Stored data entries
^^^^

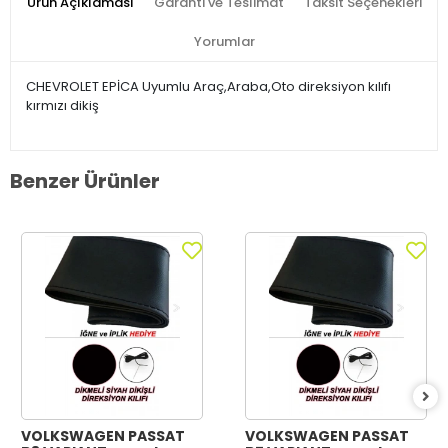
Ürün Açıklaması
Garanti ve Teslimat
Taksit Seçenekleri
Yorumlar
CHEVROLET EPİCA Uyumlu Araç,Araba,Oto direksiyon kılıfı
kırmızı dikiş
Benzer Ürünler
VOLKSWAGEN PASSAT
VOLKSWAGEN PASSAT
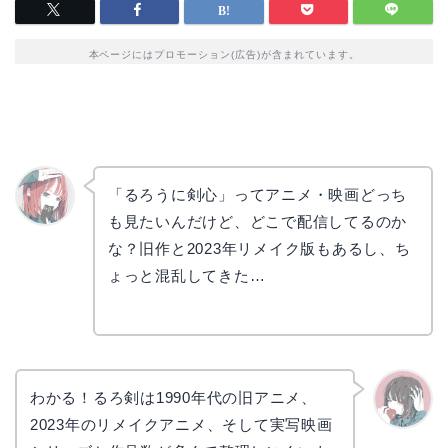
本ページにはプロモーション(広告)が含まれています。
「るろうに剣心」ってアニメ・映画どっち
も見たいんだけど、どこで配信してるのか
リョウ
コ
な？旧作と2023年リメイク版もあるし、ち
ょっと混乱してきた…
わかる！るろ剣は1990年代の旧アニメ、
2023年のリメイクアニメ、そして実写映画
かえで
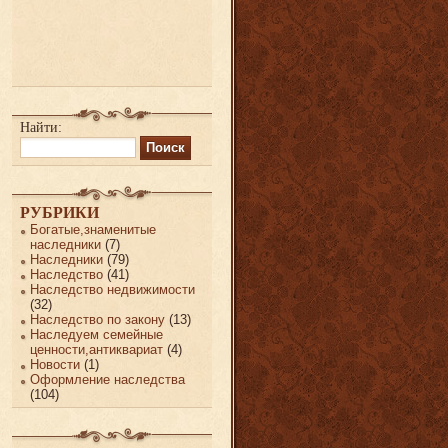
Найти:
РУБРИКИ
Богатые,знаменитые
наследники
(7)
Наследники
(79)
Наследство
(41)
Наследство недвижимости
(32)
Наследство по закону
(13)
Наследуем семейные
ценности,антиквариат
(4)
Новости
(1)
Оформление наследства
(104)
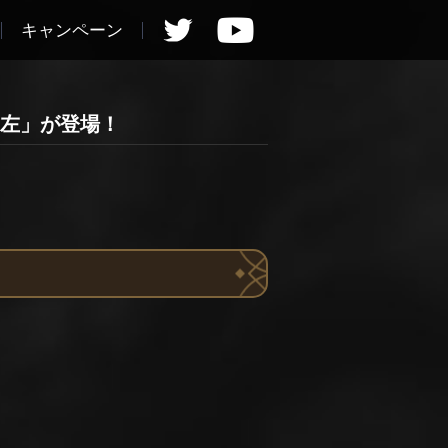
キャンペーン
・左」が登場！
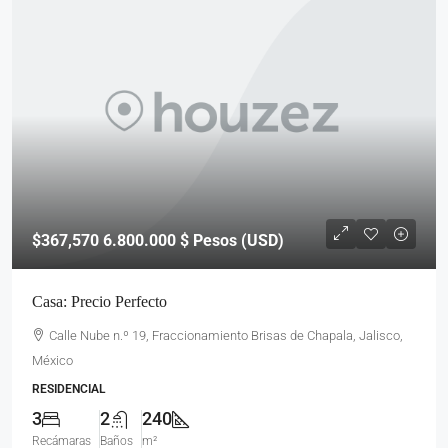
$367,570
6.800.000 $ Pesos (USD)
Casa: Precio Perfecto
Calle Nube n.º 19, Fraccionamiento Brisas de Chapala, Jalisco,
México
RESIDENCIAL
3
2
240
Recámaras
Baños
m²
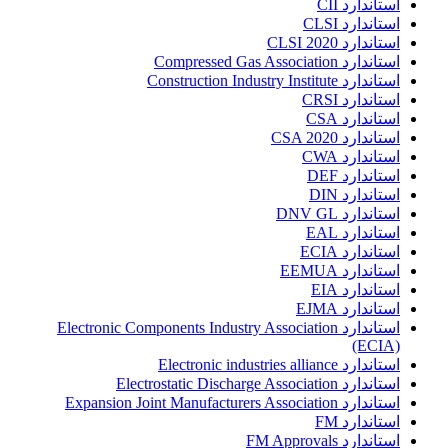
استاندارد CII
استاندارد CLSI
استاندارد CLSI 2020
استاندارد Compressed Gas Association
استاندارد Construction Industry Institute
استاندارد CRSI
استاندارد CSA
استاندارد CSA 2020
استاندارد CWA
استاندارد DEF
استاندارد DIN
استاندارد DNV GL
استاندارد EAL
استاندارد ECIA
استاندارد EEMUA
استاندارد EIA
استاندارد EJMA
استاندارد Electronic Components Industry Association
(ECIA)
استاندارد Electronic industries alliance
استاندارد Electrostatic Discharge Association
استاندارد Expansion Joint Manufacturers Association
استاندارد FM
استاندارد FM Approvals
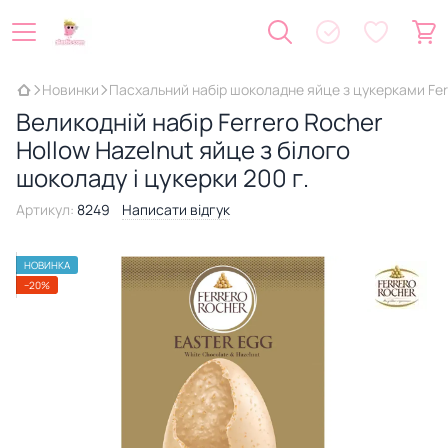
Новинки
Пасхальний набір шоколадне яйце з цукерками Ferr
Великодній набір Ferrero Rocher
Hollow Hazelnut яйце з білого
шоколаду і цукерки 200 г.
Артикул:
8249
Написати відгук
НОВИНКА
−20%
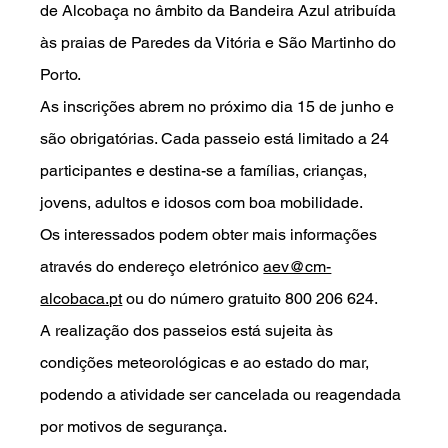
de Alcobaça no âmbito da Bandeira Azul atribuída 
às praias de Paredes da Vitória e São Martinho do 
Porto.
As inscrições abrem no próximo dia 15 de junho e 
são obrigatórias. Cada passeio está limitado a 24 
participantes e destina-se a famílias, crianças, 
jovens, adultos e idosos com boa mobilidade.
Os interessados podem obter mais informações 
através do endereço eletrónico 
aev@cm-
alcobaca.pt
 ou do número gratuito 800 206 624.
A realização dos passeios está sujeita às 
condições meteorológicas e ao estado do mar, 
podendo a atividade ser cancelada ou reagendada 
por motivos de segurança.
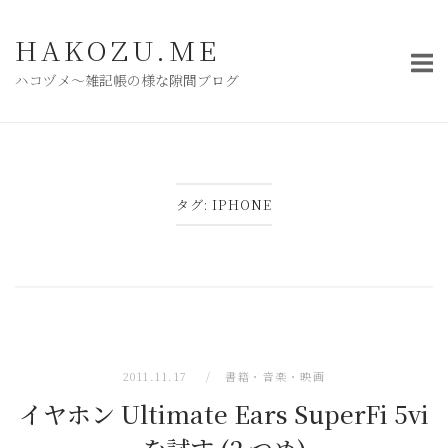
コ
ン
HAKOZU.ME
テ
ハコヅメ〜雑記帳の様な隙間ブログ
ン
ツ
へ
ス
キ
タグ:
IPHONE
ッ
プ
2011.11.17
書籍・音楽・映画
イヤホン Ultimate Ears SuperFi 5vi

^^^^

-- Problem details --
Using the entries above, write out exactly the lines from the one with "も見たいんだけど、どこで配信してるのか" through the one with "condições meteorológicas e", ends included. Leave out any pictures.

-- Your solution --
も見たいんだけど、どこで配信してるのか
リョウ
コ
な？旧作と2023年リメイク版もあるし、ち
ょっと混乱してきた…
わかる！るろ剣は1990年代の旧アニメ、
2023年のリメイクアニメ、そして実写映画
かえで
Найти:
РУБРИКИ
Богатые,знаменитые
наследники
(7)
Наследники
(79)
Наследство
(41)
Наследство недвижимости
(32)
Наследство по закону
(13)
Наследуем семейные
ценности,антиквариат
(4)
Новости
(1)
Оформление наследства
(104)
キャンペーン
・左」が登場！
$367,570
6.800.000 $ Pesos (USD)
Casa: Precio Perfecto
Calle Nube n.º 19, Fraccionamiento Brisas de Chapala, Jalisco,
México
RESIDENCIAL
3
2
240
Recámaras
Baños
m²
استاندارد CII
استاندارد CLSI
استاندارد CLSI 2020
استاندارد Compressed Gas Association
استاندارد Construction Industry Institute
استاندارد CRSI
استاندارد CSA
استاندارد CSA 2020
استاندارد CWA
استاندارد DEF
استاندارد DIN
استاندارد DNV GL
استاندارد EAL
استاندارد ECIA
استاندارد EEMUA
استاندارد EIA
استاندارد EJMA
استاندارد Electronic Components Industry Association
(ECIA)
استاندارد Electronic industries alliance
استاندارد Electrostatic Discharge Association
استاندارد Expansion Joint Manufacturers Association
استاندارد FM
استاندارد FM Approvals
Новинки
Пасхальний набір шоколадне яйце з цукерками Ferr
Великодній набір Ferrero Rocher
Hollow Hazelnut яйце з білого
шоколаду і цукерки 200 г.
Артикул:
8249
Написати відгук
НОВИНКА
−20%
de Alcobaça no âmbito da Bandeira Azul atribuída 
às praias de Paredes da Vitória e São Martinho do 
Porto.
As inscrições abrem no próximo dia 15 de junho e 
são obrigatórias. Cada passeio está limitado a 24 
participantes e destina-se a famílias, crianças, 
jovens, adultos e idosos com boa mobilidade.
Os interessados podem obter mais informações 
através do endereço eletrónico 
aev@cm-
alcobaca.pt
 ou do número gratuito 800 206 624.
A realização dos passeios está sujeita às 
condições meteorológicas e ao estado do mar, 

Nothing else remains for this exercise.